Just adding a few more thoughts as I go through the book called The Forgotten Ways by Alan Hirsch on the missional church.
see also The Missional Church and the Wizard of Oz

Hirsch explains his history in the church that I and he would sum up in two different phases.

Phase I: From Death to Chaos
Lot’s of radical conversions, including his own. It was not uncommon to have a bible study in the living room while a drug deal was taking place in a back room.

Phase II: Becoming a Church-Planting Church
“…a desire to pass on the faith by creating new communities that were relevant to the subcultural context but faithful to ancient gospel.” They planted a church in the red light district, a church for Jewish people and a church for the dance/rave scene. Some were more successful than others. They found that their mother church became more and more normal and mainstream in the process and “Without anyone noticing, we had lost our original call and missional heart.”

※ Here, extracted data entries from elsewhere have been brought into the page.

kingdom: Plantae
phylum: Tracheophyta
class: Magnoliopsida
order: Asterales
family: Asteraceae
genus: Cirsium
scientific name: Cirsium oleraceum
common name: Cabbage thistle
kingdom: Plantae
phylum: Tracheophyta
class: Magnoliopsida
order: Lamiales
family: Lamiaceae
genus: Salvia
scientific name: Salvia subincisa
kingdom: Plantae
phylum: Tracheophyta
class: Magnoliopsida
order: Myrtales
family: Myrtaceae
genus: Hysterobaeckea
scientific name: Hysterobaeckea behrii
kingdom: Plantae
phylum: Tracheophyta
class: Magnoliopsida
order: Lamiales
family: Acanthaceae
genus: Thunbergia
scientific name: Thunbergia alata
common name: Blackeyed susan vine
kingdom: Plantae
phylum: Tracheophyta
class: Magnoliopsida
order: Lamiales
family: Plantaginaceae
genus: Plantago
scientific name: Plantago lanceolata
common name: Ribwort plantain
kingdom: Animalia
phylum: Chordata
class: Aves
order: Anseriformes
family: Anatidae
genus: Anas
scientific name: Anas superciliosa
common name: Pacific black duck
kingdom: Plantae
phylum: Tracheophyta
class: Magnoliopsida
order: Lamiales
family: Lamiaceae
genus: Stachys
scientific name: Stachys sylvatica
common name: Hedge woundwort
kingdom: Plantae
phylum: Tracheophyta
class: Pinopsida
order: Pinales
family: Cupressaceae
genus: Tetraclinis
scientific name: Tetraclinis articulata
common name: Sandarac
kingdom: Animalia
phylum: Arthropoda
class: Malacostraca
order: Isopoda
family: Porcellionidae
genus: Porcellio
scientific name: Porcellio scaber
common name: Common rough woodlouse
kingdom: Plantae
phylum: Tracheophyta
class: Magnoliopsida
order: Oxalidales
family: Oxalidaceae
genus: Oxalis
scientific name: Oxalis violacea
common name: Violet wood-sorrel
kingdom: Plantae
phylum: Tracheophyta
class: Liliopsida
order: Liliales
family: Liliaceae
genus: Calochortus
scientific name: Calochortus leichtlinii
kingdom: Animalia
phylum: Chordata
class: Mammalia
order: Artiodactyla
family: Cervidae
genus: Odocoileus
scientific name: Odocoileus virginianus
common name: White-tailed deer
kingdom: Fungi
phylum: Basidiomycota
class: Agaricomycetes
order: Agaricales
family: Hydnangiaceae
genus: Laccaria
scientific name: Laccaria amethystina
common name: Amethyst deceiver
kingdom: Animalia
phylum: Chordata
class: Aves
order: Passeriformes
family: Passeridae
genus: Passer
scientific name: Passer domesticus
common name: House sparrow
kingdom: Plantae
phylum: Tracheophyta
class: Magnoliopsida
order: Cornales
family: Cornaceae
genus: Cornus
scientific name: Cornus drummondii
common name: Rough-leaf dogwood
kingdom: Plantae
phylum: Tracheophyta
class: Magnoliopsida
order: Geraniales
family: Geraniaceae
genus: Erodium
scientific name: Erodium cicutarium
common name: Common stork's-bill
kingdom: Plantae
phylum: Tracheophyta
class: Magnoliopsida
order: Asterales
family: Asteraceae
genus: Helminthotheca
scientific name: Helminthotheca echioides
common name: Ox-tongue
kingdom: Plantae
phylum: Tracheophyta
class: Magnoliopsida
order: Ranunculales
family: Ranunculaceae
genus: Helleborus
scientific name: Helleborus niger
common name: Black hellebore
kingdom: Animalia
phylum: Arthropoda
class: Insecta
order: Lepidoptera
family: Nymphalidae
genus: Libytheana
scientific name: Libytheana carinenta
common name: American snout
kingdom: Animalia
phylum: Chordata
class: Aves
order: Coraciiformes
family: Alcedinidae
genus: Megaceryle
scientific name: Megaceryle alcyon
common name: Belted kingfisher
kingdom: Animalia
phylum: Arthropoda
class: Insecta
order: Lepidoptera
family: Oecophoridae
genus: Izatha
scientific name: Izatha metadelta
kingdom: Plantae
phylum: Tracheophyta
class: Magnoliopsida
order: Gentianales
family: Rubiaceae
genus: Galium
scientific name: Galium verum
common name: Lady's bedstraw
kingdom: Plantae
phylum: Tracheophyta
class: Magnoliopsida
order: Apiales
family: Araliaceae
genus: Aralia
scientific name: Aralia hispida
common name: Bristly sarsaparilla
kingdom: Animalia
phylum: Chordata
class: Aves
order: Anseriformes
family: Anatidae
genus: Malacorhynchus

So what led to this church becoming a place where people from all walks of life were encountering Christ and being transformed to a church experiencing nothing but transfer growth (members of faith going from one church to another)? Hirsch says:

“A combination of recent research in Australia indicates that about 10-15 percent of that population is attracted to what we can call the contemporary church growth model. In other words, this model has significant “market appeal” to about 12 percent of our population. The more successful forms of this model tend to be large, highly professionalized, and overwhelmingly middle-class, and express themselves culturally using contemporary, “seeker-friendly” language and middle-of-the-road music forms.”

Basically, from what I understand he is saying that about 12% of the population already find the gospel as viable good news. That is they come from a Judeo-Christian worldview. He believes that “95%” of churches are mainly going after these people because they are “low maintenance.” There aren’t a lot of doctrinal struggles or lifestyle changes necessary. So, naturally these people will go to the church that has the best speaker, music, and programs for their family because churches have advertised themselves as a product.

A church that is playing it safe is a church that is always asking questions about the small details about how they can present the best product to the people. They may get lots of members (transfer growth) but suffer from lack of baptisms (new life). I’ve heard it said that if you want neat, orderly and tidy then go to a graveyard.